'''

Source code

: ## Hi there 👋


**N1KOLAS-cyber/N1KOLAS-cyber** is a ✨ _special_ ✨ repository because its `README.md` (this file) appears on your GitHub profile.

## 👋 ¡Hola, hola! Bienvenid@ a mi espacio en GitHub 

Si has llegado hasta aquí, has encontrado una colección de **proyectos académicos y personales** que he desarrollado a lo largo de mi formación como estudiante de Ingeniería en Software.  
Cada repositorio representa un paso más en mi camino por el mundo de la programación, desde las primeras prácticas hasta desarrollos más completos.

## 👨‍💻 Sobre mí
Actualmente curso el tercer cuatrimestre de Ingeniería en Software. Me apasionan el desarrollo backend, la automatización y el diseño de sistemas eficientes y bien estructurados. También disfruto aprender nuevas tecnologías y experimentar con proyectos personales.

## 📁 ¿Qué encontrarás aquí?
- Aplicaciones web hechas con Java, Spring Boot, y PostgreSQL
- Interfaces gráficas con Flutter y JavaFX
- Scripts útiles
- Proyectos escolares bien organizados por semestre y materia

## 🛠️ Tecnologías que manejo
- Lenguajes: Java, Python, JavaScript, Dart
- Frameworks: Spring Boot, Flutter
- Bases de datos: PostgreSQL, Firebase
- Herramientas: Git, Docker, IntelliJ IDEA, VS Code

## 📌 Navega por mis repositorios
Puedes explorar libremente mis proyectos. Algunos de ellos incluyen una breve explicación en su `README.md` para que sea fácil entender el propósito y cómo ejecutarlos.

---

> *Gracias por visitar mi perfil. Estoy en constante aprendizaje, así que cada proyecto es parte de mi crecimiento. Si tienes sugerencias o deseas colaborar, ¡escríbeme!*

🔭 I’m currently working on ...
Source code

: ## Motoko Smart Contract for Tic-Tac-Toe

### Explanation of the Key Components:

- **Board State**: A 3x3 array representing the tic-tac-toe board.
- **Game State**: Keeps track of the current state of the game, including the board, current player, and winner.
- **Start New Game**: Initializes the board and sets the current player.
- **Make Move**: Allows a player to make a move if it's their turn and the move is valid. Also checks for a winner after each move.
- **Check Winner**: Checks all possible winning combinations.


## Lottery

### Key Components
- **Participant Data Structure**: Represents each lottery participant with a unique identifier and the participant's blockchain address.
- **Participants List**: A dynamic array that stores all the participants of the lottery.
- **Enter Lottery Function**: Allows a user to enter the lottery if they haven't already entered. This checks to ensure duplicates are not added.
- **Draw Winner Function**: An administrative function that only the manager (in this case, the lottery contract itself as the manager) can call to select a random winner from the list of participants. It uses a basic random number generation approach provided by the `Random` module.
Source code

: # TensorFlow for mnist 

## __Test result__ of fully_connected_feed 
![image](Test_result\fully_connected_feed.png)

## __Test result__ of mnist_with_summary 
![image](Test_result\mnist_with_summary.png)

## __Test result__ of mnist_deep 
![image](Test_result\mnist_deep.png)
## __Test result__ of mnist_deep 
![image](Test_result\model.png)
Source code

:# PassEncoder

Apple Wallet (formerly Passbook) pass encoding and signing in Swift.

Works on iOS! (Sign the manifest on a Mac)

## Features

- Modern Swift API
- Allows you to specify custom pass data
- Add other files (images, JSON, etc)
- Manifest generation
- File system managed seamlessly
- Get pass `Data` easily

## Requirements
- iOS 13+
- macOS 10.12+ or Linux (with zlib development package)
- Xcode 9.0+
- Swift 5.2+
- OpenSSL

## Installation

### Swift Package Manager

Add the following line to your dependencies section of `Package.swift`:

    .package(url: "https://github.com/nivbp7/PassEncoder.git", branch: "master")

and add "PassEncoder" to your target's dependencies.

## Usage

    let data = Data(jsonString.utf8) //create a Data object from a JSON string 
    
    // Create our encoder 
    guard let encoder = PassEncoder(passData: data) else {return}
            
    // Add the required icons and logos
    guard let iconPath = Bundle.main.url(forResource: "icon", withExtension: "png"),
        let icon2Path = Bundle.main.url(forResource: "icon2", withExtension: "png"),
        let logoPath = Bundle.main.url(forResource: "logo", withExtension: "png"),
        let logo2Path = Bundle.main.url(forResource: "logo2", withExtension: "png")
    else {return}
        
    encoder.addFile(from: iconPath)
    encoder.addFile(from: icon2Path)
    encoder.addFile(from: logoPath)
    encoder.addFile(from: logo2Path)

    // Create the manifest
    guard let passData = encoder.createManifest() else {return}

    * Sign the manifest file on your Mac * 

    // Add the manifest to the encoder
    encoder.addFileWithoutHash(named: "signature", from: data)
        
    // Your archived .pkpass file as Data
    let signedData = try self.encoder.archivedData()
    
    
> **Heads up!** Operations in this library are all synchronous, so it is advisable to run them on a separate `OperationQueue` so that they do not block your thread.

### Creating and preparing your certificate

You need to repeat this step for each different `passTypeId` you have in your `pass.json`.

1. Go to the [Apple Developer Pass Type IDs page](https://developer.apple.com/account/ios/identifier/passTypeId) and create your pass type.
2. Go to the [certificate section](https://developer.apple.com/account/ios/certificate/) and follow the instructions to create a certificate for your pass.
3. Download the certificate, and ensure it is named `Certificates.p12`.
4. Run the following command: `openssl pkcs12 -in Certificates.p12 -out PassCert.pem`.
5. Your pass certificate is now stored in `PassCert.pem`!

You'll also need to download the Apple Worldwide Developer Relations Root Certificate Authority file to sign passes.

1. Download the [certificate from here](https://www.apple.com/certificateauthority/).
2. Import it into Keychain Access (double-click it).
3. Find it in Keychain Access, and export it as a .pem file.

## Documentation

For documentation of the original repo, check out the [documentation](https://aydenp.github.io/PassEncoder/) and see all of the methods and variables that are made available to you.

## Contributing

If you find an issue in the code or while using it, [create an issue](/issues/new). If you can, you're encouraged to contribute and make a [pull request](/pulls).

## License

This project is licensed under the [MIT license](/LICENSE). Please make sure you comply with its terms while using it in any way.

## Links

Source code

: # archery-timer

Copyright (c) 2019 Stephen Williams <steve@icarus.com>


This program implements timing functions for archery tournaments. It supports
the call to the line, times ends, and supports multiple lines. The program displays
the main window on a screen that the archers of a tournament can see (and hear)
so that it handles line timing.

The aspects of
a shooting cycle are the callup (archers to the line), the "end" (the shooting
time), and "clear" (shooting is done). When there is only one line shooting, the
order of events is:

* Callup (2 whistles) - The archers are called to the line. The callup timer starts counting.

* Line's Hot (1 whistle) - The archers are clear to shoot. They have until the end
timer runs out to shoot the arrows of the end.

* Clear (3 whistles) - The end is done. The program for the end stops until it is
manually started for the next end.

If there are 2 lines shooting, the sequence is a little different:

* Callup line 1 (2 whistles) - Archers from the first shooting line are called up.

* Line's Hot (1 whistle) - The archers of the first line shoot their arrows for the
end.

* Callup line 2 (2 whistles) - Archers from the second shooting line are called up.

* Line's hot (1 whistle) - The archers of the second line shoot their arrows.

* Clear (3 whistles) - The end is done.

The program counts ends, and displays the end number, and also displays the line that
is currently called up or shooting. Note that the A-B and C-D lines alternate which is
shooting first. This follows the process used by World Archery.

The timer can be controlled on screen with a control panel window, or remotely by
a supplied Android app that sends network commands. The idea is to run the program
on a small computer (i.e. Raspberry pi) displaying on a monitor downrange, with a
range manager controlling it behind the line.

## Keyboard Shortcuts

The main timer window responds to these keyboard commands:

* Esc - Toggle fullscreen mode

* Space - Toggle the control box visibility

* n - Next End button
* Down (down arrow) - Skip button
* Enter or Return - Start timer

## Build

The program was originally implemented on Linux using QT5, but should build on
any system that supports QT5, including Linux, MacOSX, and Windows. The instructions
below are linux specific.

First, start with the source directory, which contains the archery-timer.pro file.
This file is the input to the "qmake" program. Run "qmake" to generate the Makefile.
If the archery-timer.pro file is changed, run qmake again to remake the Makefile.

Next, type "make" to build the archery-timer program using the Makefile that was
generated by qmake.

'''

### Activity
Update everything from the start of the rows above down through the line containing "## 👋 ¡Hola, hola!", changing "repository" to "repo" and keeping all other text the same.

### Worked solution
Source code

: ## Hi there 👋


**N1KOLAS-cyber/N1KOLAS-cyber** is a ✨ _special_ ✨ repo because its `README.md` (this file) appears on your GitHub profile.

## 👋 ¡Hola, hola! Bienvenid@ a mi espacio en GitHub 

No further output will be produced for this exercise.